President blocks the release of some records on the assassination of John F. Kennedy.
CIA, FBI insist some documents should remain secret for national security
WASHINGTON» President Donald Trump delayed on Thursday evening the release of hundreds of classified documents related to the John F. Kennedy assassination, bowing to pressure from the CIA, FBI and other federal agencies still seeking to keep some final secrets from the nearly 54-year-old investigation.

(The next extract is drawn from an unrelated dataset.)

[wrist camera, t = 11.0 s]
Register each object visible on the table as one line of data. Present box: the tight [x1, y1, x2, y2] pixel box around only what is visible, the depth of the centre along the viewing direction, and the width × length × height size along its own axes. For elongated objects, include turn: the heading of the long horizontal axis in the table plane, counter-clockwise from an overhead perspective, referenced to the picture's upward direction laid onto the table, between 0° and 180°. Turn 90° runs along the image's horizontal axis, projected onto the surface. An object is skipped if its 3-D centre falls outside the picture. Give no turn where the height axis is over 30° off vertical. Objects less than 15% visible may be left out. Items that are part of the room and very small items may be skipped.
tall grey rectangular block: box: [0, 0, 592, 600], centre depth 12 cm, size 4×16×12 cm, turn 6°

The president allowed the immediate release of 2,800 records by the National Archives, after a last-minute scramble to meet a 25-year legal deadline. Following lobbying by national security officials, the remaining documents will be reviewed during a 180-day period. In a memo released by the White House, Trump said: “I am ordering today that the veil finally be lifted. At the same time, executive departments and agencies have proposed to me that certain information should continue to be redacted because of national security, law enforcement, and foreign affairs concerns. I have no choice — today — but to accept those redactions rather than allow potentially irreversible harm to our nation’s security. “
On Thursday evening, the Post was still reviewing the records that were put online just after 7:30 p.m. It was unknown how much new information the files contain and how heavily they’ve been redacted by national security officials.
The government was facing a Thursday deadline for disclosing the records, and Trump had tweeted twice that the documents would be made public.

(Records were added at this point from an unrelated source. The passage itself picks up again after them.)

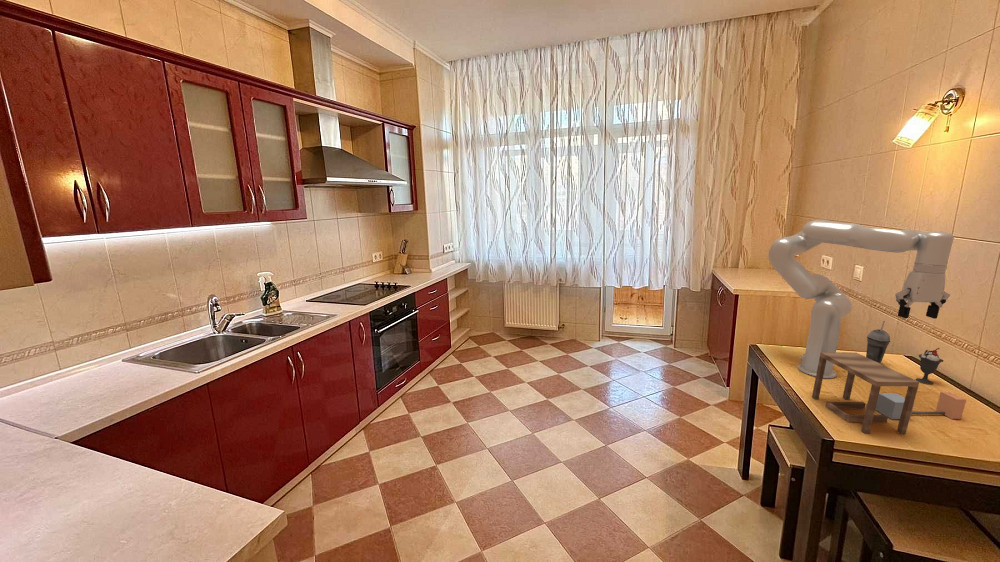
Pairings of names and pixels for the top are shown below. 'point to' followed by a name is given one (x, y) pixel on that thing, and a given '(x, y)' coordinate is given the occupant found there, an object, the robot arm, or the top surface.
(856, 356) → the wooden side table
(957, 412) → the lopsided dumbbell
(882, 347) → the beverage cup
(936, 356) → the sundae
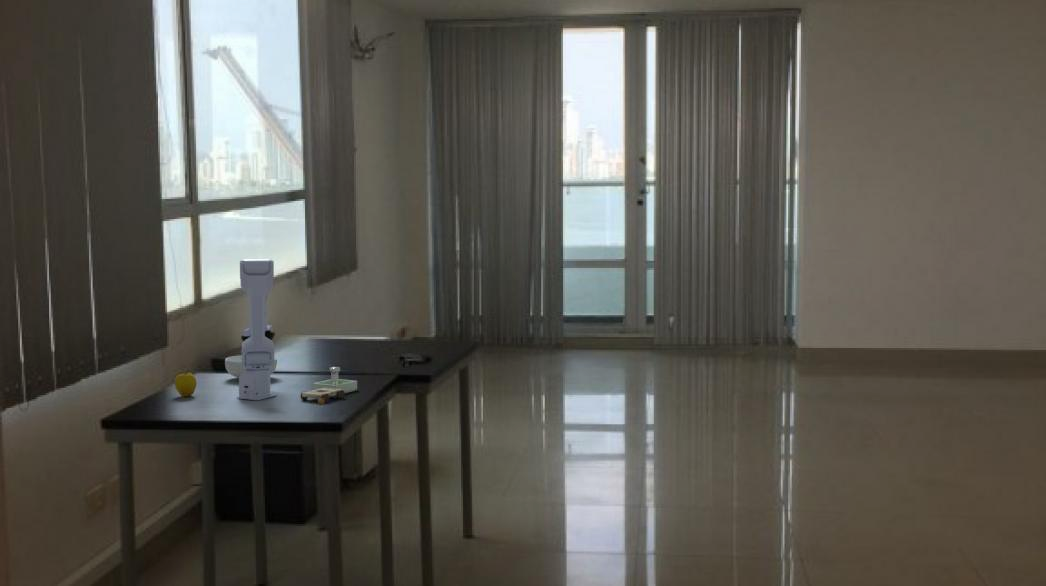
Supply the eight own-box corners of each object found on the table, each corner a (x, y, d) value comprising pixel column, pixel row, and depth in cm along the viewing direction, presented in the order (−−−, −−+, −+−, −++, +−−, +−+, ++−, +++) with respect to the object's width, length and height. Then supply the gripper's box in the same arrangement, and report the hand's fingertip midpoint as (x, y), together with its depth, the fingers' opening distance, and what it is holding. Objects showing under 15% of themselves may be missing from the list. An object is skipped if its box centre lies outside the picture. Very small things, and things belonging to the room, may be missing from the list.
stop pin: (335, 390, 369) (335, 368, 368) (327, 390, 371) (327, 368, 370) (342, 389, 372) (342, 367, 371) (334, 388, 373) (334, 366, 373)
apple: (196, 394, 365) (195, 368, 364) (197, 397, 359) (196, 371, 358) (174, 395, 363) (174, 369, 362) (175, 398, 357) (174, 372, 356)
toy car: (321, 403, 350) (321, 395, 350) (297, 401, 354) (297, 392, 354) (345, 397, 361) (345, 389, 360) (322, 395, 365) (322, 386, 364)
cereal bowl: (230, 384, 384) (229, 362, 383) (221, 376, 399) (220, 356, 398) (282, 381, 391) (281, 360, 390) (271, 374, 406) (271, 353, 405)
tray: (336, 395, 365) (336, 385, 364) (312, 392, 369) (312, 383, 368) (357, 390, 374) (357, 380, 374) (334, 387, 378) (334, 378, 378)
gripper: (257, 316, 365) (257, 360, 366) (280, 312, 379) (281, 354, 380) (237, 315, 367) (237, 358, 369) (261, 311, 381) (261, 352, 382)
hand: (258, 356), depth 375 cm, fingers open, 7 cm apart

“The long anticipated release of the #JFKFiles will take place tomorrow,” he promised Wednesday. “So interesting!”
Given Trump’s enthusiasm, legions of assassination scholars, professionals and hobbyists alike had been waiting throughout the day to begin a reading frenzy. Any delay or limitations of the release could be ordered only by the president.
In his memo Thursday night, Trump said that any agency that wants to continue withholding documents after April 26 “should be extremely circumspect in recommending any further postponement of full disclosure of records.”
The documents could shed new light on Lee Harvey Oswald’s movements and contacts in the months before he shot Kennedy on Nov. 22, 1963. Many historians hope for new details of Oswald’s six-day trip to Mexico City, where he met with Cubans and Soviets two months before the assassination.
The papers also could reveal more about the careers and activities of Watergate burglars E. Howard Hunt and James McCord, both of whom were longtime CIA operatives.
But experts do not believe the documents will contain information to shake the Warren Commission’s conclusion that Oswald, a troubled former Marine who temporarily defected to the Soviet Union at one point, acted as the lone gunman in Dealey Plaza. Oswald himself was killed by nightclub owner Jack Ruby on Nov. 24, 1963, at Dallas police headquarters on live television — a stunning turn that fueled decades of conspiracy theories.
The release was mandated by a 1992 act of Congress that was meant to empty the official cupboards of classified material that had been shrouded in controversy and hearsay for decades.